The look on Percy’s face—that should be enough. That should send Annabeth running for the hills (not that she hasn’t already done exactly that): seeing him stop in his tracks when he opens the bathroom door, watching his eyes dart over her frame under the covers before scrunching with endearment. Percy has never been one to hide it, not with Annabeth, but it’s different now. Somewhere between waking up the first time and now, something has shifted between them. Sleeping in the same bed wasn’t a choice, but holding each other in the early morning was. 

Eventually Annabeth lets Percy and her rumbling stomach coax her into the cold world beyond the bed. There isn’t much to do to get ready, just throw on a t-shirt and jean shorts that can handle any adventure thrown her way or a day in the car. 

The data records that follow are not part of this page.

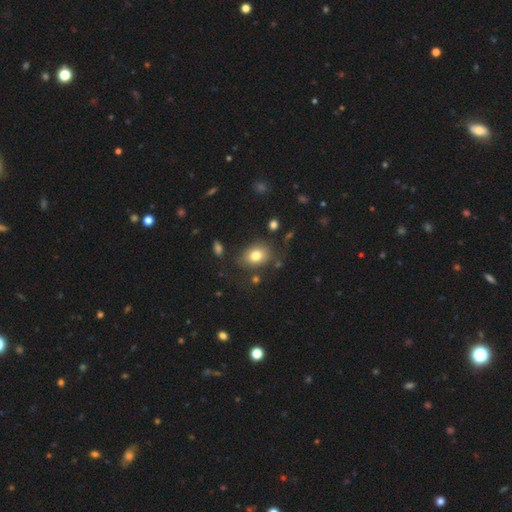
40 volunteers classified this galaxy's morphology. A smooth galaxy with no disk features (88%) that is in between round and cigar-shaped (60%).

Vote fractions:
- Smooth or featured? smooth: 88% / featured or disk: 8% / star or artifact: 5%
- How rounded? in between: 60% / round: 40% / cigar-shaped: 0%
- Merging? none: 74% / minor disturbance: 18% / major disturbance: 5% / merger: 3%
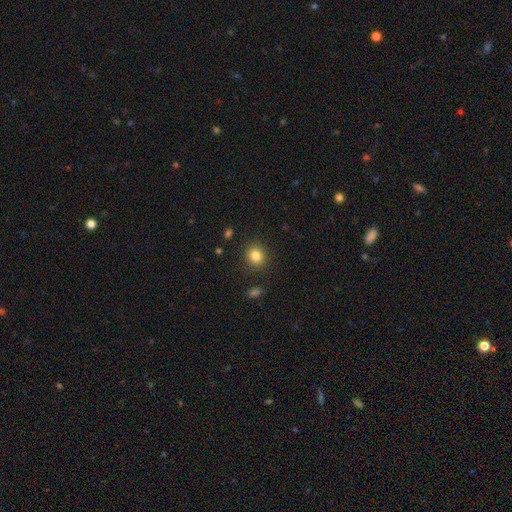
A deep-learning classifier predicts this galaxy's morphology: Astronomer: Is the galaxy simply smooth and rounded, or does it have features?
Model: smooth — 84%.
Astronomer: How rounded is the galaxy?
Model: round — 80%.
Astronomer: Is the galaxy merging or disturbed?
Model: none — 88%.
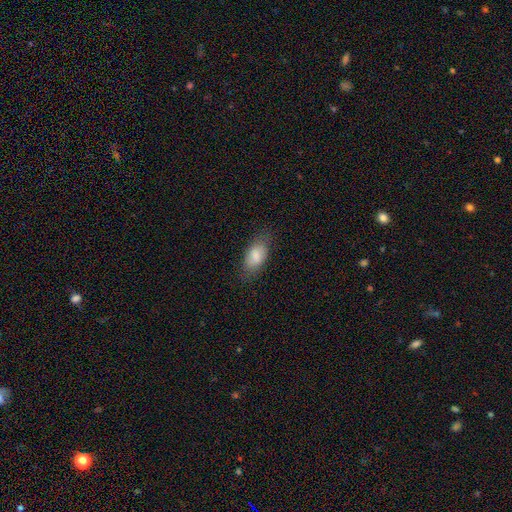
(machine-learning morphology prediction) This appears to be a smooth galaxy with no disk features (81%) that is in between round and cigar-shaped (89%). Merging: none (74%).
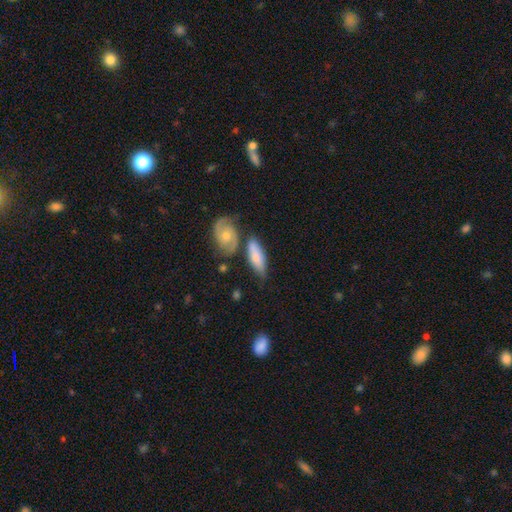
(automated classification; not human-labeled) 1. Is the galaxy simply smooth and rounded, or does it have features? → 68% smooth, 26% featured or disk, 6% star or artifact.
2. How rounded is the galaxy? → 64% in between, 32% cigar-shaped, 3% round.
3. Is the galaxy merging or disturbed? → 56% none, 19% merger, 19% minor disturbance, 5% major disturbance.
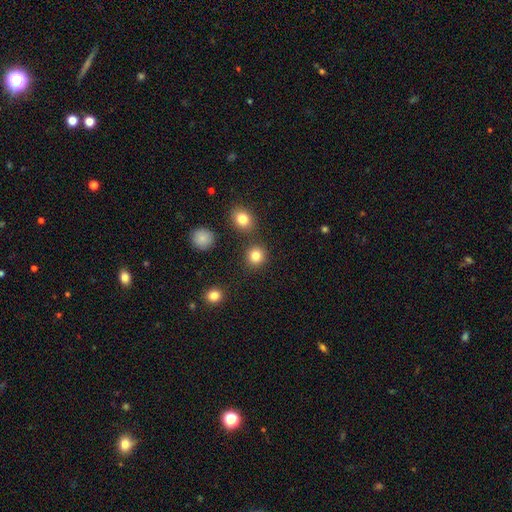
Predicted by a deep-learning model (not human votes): Smooth or featured? smooth (84%)
How rounded? round (89%)
Merging? none (84%)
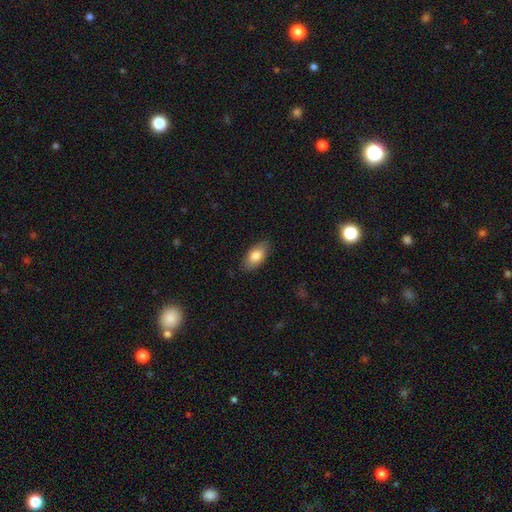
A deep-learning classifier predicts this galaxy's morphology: Smooth or featured?
  - smooth: 82% *
  - featured or disk: 12%
  - star or artifact: 6%
How rounded?
  - in between: 91% *
  - cigar-shaped: 5%
  - round: 3%
Merging?
  - none: 85% *
  - minor disturbance: 11%
  - major disturbance: 2%
  - merger: 1%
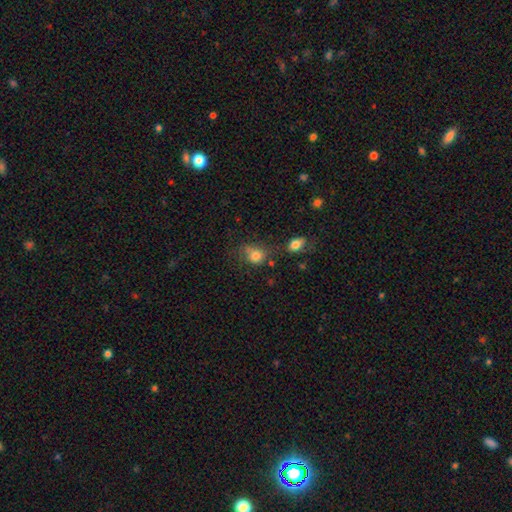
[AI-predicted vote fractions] This appears to be a smooth galaxy with no disk features (80%) that is round (60%). Merging: none (48%).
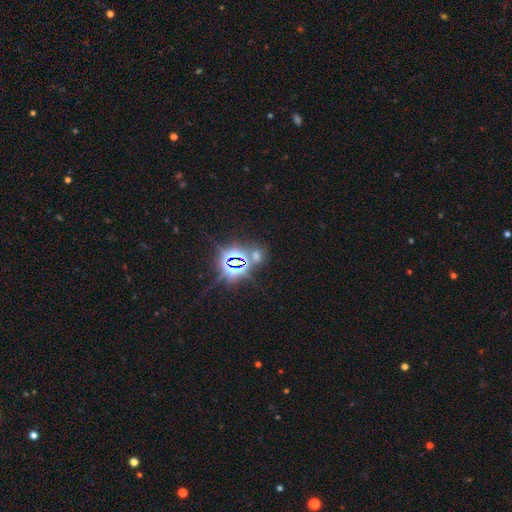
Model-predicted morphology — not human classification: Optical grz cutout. It shows a star or artifact, not a galaxy (68%).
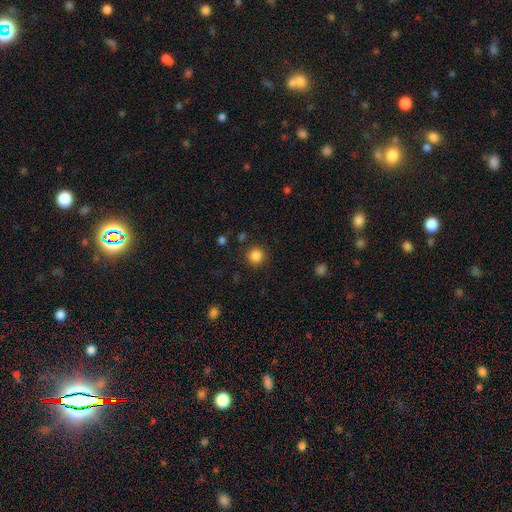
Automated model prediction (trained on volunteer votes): Smooth or featured: smooth — 86% (star or artifact — 11%)
How rounded: round — 93% (in between — 6%)
Merging: none — 88% (minor disturbance — 7%)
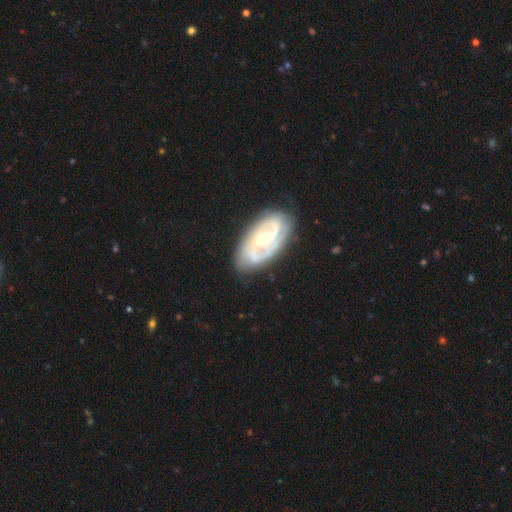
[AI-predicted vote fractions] smooth_or_featured: featured or disk (p=0.83) [alt: smooth p=0.12]
disk_edge_on: no (p=0.95) [alt: yes p=0.05]
bar: weak (p=0.45) [alt: no p=0.30]
has_spiral_arms: yes (p=0.90) [alt: no p=0.10]
spiral_winding: medium (p=0.47) [alt: tight p=0.37]
spiral_arm_count: 2 (p=0.76) [alt: can't tell p=0.12]
bulge_size: moderate (p=0.60) [alt: small p=0.34]
merging: none (p=0.77) [alt: minor disturbance p=0.16]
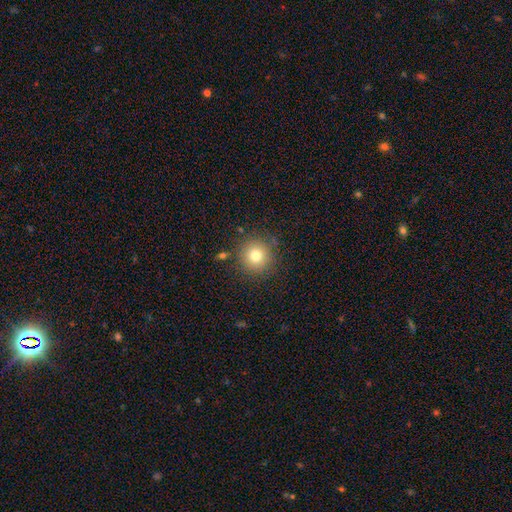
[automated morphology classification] A smooth galaxy with no disk features (77%) that is round (94%).

Vote fractions:
- Smooth or featured? smooth: 77% / star or artifact: 13% / featured or disk: 10%
- How rounded? round: 94% / in between: 6% / cigar-shaped: 1%
- Merging? none: 85% / minor disturbance: 9% / major disturbance: 3% / merger: 3%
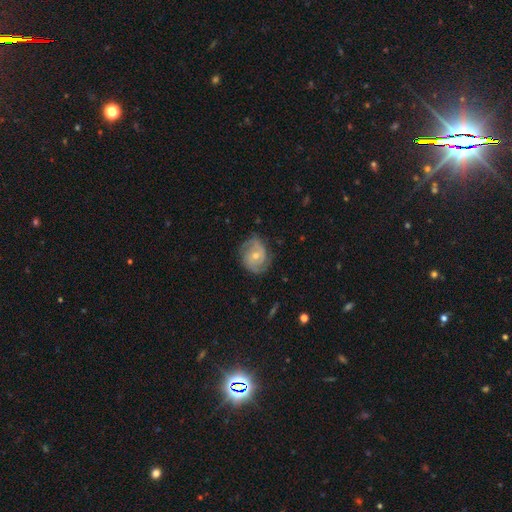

One question weighs on her mind as the wheels hit the highway, as they gas up, get food, pick a direction. _Is she running away?_

It doesn’t weigh _too_ heavily on her conscience—there’s still room to laugh as Percy opens the sunroof and shouts at the hillside, to be grateful for the gut instinct that drove her to twin French braids for the day as wind buffets her face. There’s time to scream alongside him, to sing until her voice goes hoarse, to argue with him about everything from the definition of a sandwich to the superiority of smooth peanut butter. Even when Percy drives her crazy, he puts a smile on her face. 

But the quiet comes a few hours after they stop for food and gas, and the silence is not the comfort it was yesterday. Percy shows no signs of discomfort, and Annabeth trusts her reading of him, so it’s clearly all in her head. The question echoes in the absence of conversation. 

If she’s running away, this might all just be the thrill of familiarity in the face of leaving everything else behind. Annabeth has caught herself thinking about Percy countless times before, but the courage to act on those thoughts has always been scarce. With so many rocky relationships, risking her one source of stability never outweighed the benefits of being with him that way. 

But if that’s the case, there’s even more reason to stuff these feelings deep into her chest where they belong. A quick turnaround and a three-day trip back to NYC in stilted silence isn’t how Annabeth wants this road trip to end. 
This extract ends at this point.